СТРАНИЦА>

Из храма выходит ни жив ни мертв батюшка и слабым голосом начинает молебен под пристальными взглядами уполномоченных, и наблюдающему за этой сценой писателю кажется, будто он находится в киргизской юрте, где все сидят в ожидании еды, а хозяин готовится резать барана и точит ножик (и это за полгода до Блока с его «Двенадцатью»!).
«"Победы, Благоверному императору… – ах! – державе Российской… Побе-еды…" Опять отцикнулся, и на проверочном молебне! Гул, ропот, смех – жалко, противно, глупо: баран зарезан».[339]
Но вернемся к Пришвину и его хуторским делам. Мало того что крестьяне хотели отнять у него землю, пришвинский хутор оказался камнем преткновения в споре двух деревень, Шибаевки и Кибаевки (это не настоящие названия, а прозвища деревень, вернее их жителей), одна во все времена была барской, другая – государственной. Сколько деревни стояли, столько враждовали между собой, и вот поразительная вещь: когда их жители получают волю и возможность избрать из своих рядов народных представителей, то выбирают… уголовников, и ужаснувшемуся писателю-демократу оставалось утешиться лишь тем, что подобное происходило и во времена Французской революции, да и вообще по общему мнению уголовники самые сообразительные на деревне люди.
Пришвинский Дневник замечательно точно показал, чем кончился демократический эксперимент над деревней летом 1917 года и какого джинна выпустило из бутылки Временное правительство с его лозунгом, который можно перевести на современный русский: «Берите суверенитета, сколько хотите».
Но как бы ни был раздражен Пришвин действием чиновников Временного правительства, еще более безапелляционно он был настроен летом семнадцатого года против большевиков: «Ураганом промчались по нашей местности речи людей, которые называли себя большевиками и плели всякий вздор, призывая наших мирных крестьян к захватам, насилиям, немедленному дележу земли, значит, к немедленной резне деревень между собой.

КОРОТКОЕ ЗАДАНИЕ 1>
Ответьте по тексту о Пришвине:
(a) Какими прозвищами названы две деревни, споривших из-за пришвинского хутора?
(b) Кого жители этих деревень выбрали народными представителями?
(c) С чем писателю кажется схожей сцена проверочного молебна?

ЗАПИСИ НАБОРА ДАННЫХ>
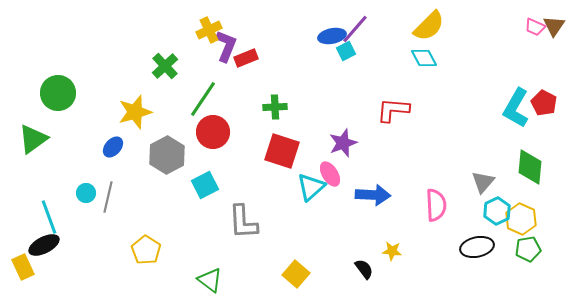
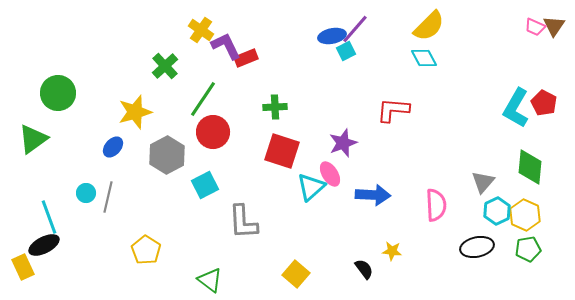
yellow cross at (209, 30): moved 8 px left; rotated 30 degrees counterclockwise
purple L-shape at (226, 46): rotated 48 degrees counterclockwise
yellow hexagon at (521, 219): moved 4 px right, 4 px up
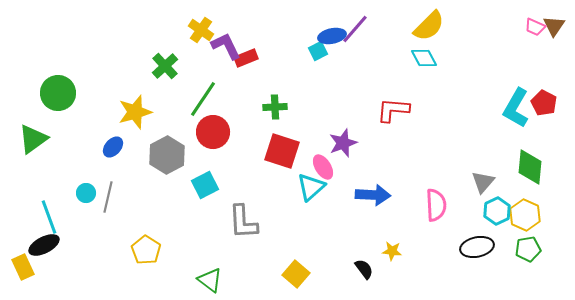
cyan square at (346, 51): moved 28 px left
pink ellipse at (330, 174): moved 7 px left, 7 px up
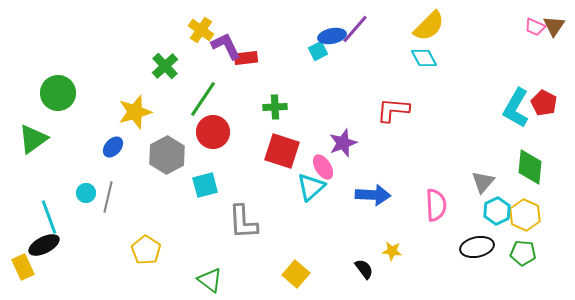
red rectangle at (246, 58): rotated 15 degrees clockwise
cyan square at (205, 185): rotated 12 degrees clockwise
green pentagon at (528, 249): moved 5 px left, 4 px down; rotated 15 degrees clockwise
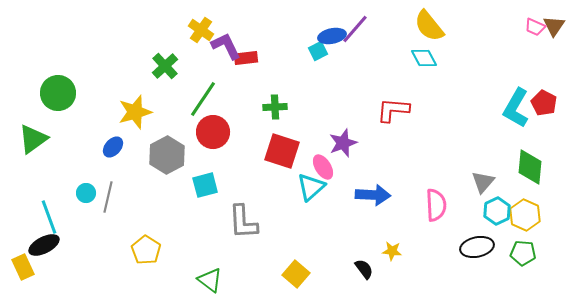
yellow semicircle at (429, 26): rotated 96 degrees clockwise
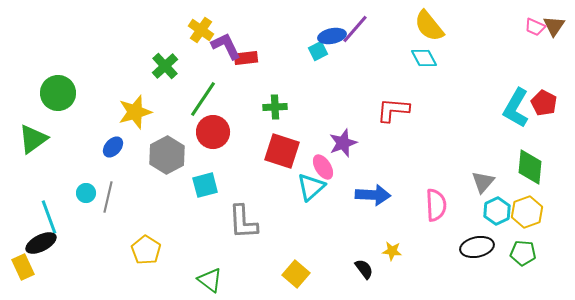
yellow hexagon at (525, 215): moved 2 px right, 3 px up; rotated 16 degrees clockwise
black ellipse at (44, 245): moved 3 px left, 2 px up
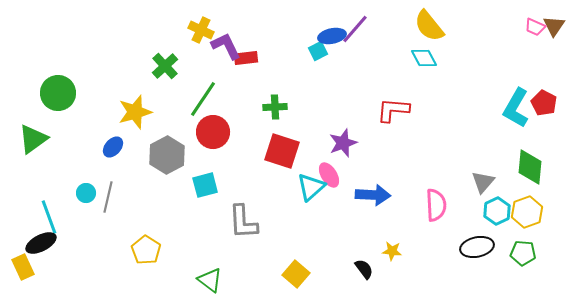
yellow cross at (201, 30): rotated 10 degrees counterclockwise
pink ellipse at (323, 167): moved 6 px right, 8 px down
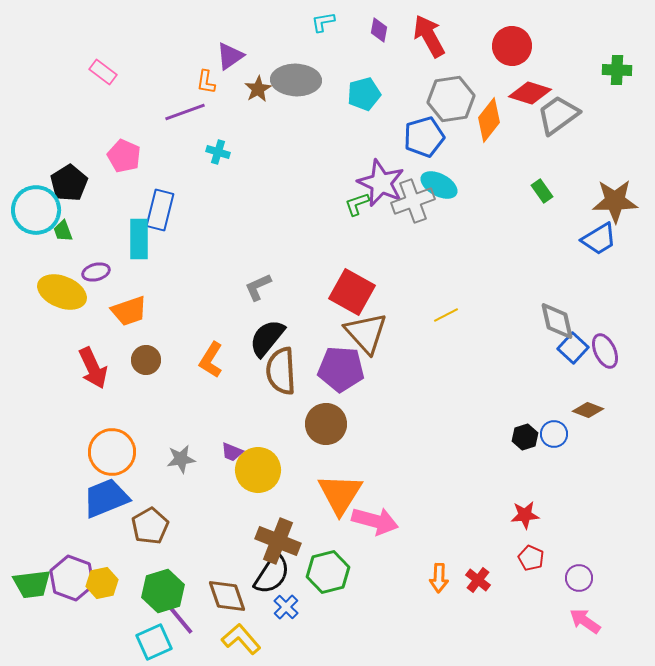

КОРОТКОЕ ЗАДАНИЕ 2> Соберите все строки записей, содержащие слово «hexagon».

ИТОГОВЫЙ ОТВЕТ 1>
(a) Шибаевка и Кибаевка.
(b) Уголовников.
(c) С киргизской юртой, где все сидят в ожидании еды, а хозяин точит ножик, готовясь резать барана.

ИТОГОВЫЙ ОТВЕТ 2>
yellow hexagon at (521, 219): moved 4 px right, 4 px up
yellow hexagon at (525, 215): moved 2 px right, 3 px up; rotated 16 degrees clockwise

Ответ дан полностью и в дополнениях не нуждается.